O município de Porto Seguro precisa deixar de ser vendido pela indústria do turismo como um pacote-objeto a ser consumido, pois este imaginário se entrelaça com semióticas político-econômicas coloniais devastadoras que não dialogam com os pressupostos e diretrizes para o desenvolvimento sustentável necessário para o século XXI.
O turismo pode e deve ser visto como oportunidade de negócio sustentável não somente em Porto Seguro como em toda a região, mas, para que isso aconteça, outras mentalidades econômicas e culturais organizacionais deverão ser construídas, tanto na vertente pública quanto privada.
Já que mencionei o turismo como negócio sustentável, vejamos como isso é viável e, para tanto, para fundamentar a discussão e abrir espaços dialógicos de análise e reflexão, recorro a Catharina Cavalcante de Macedo, em material produzido para o SEBRAE-Brasília, para entender que negócios sustentáveis fazem parte de um novo modelo empresarial, em que produtos e serviços buscam a incorporação, de forma integrada, dos aspectos sociais, econômicos e ambientais, além de estratégias que ultrapassem a mera tecnologia, abrangendo todo o ciclo de vida do produto da matéria prima à eliminação.

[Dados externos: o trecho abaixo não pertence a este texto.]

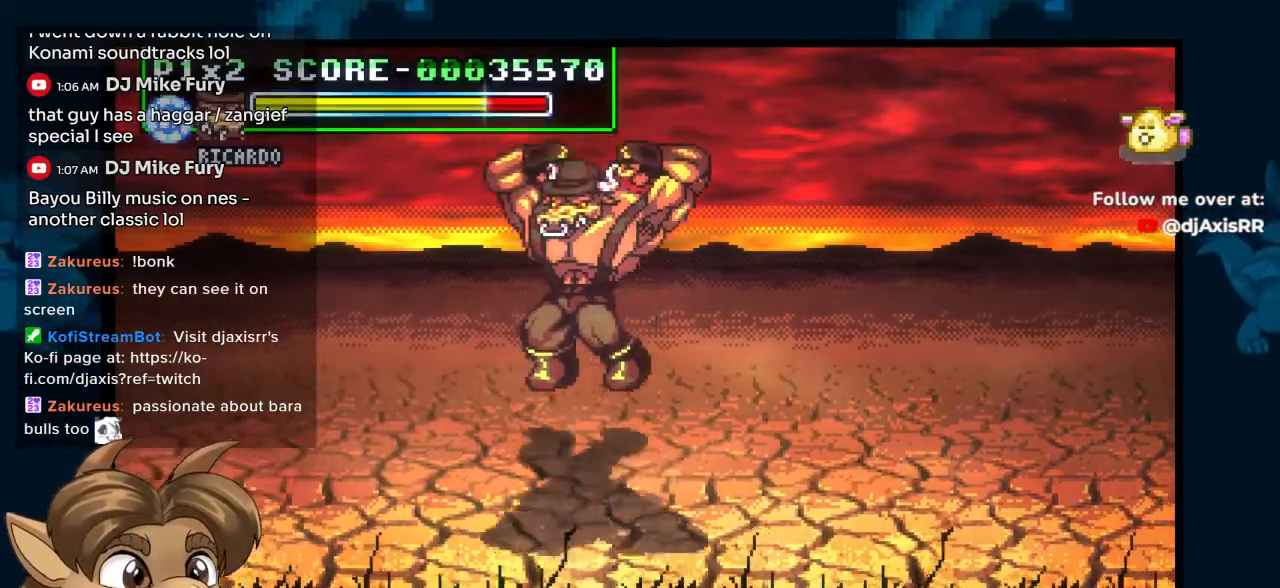
{"buttons": ["DPAD_LEFT"], "left_stick": "center", "right_stick": "center", "events": []}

Os/as agentes empresariais e políticos/as na cidade e em todo o município que lucram com o turismo não podem mais se arvorar em modelos insustentáveis, ao contrário, devem desconstrui-los, pois estes alimentam tentáculos que, direta e/ou indiretamente, potencializam problemas como especulação imobiliária e, com ela, a degradação de espaços naturais com a retirada de cobertura vegetal e, consequentemente, redesenho da paisagem. Ademais, cabe destacar que, a cada ano, a cultura do condomínio, a ampliação dos complexos turísticos com a rede hoteleira, a construção de barracas para lazer na orla, muitas vezes, em desarmonia com o meio ambiente, contribuem para a perda de biodiversidade e enfraquecimento das possibilidades de uso dos espaços naturais para a prática do turismo.
A indústria do turismo, com o apoio público local, há anos vende o paraíso sem se preocupar com o amanhã, com o desenvolvimento pleno do município. Essa imagética, sem dúvida, atrai não somente turistas, mas, também, outros brasileiros de diversas cidades da região e de outros pontos do país, na esperança da fatia do paraíso, o que contribui para o inchaço populacional, crescimento desordenado, processos de gentrificação por parte da elite do atraso, egoísta, isolada em seus casulos e ilhas de fantasia com muros ou trânsito controlado pelos espaços que, visivelmente, são de exclusão, e tudo isso faz parte de uma rede que desencadeia injustiças sociais e violências em larga escala espacial e longo alcance temporal.
Ano após ano, o fluxo turístico e populacional aumenta e, consequentemente, crescem as pegadas ecológicas das atividades turísticas na cidade. Nessa linha, além dos problemas já levantados, chamo a atenção para o fato de que o crescimento urbanístico a partir dos muitos condomínios em construção na cidade tem alcançado áreas próximas a aldeias e reservas indígenas, e isso acarreta prejuízos que, na conjuntura em que estamos imersos, a partir dos processos alienantes da semântica equivocada de progresso como crescimento da cidade, não são percebidos por muitos/as, em um primeiro momento, mas que, nem por isso, deixam de ser reais e latentes.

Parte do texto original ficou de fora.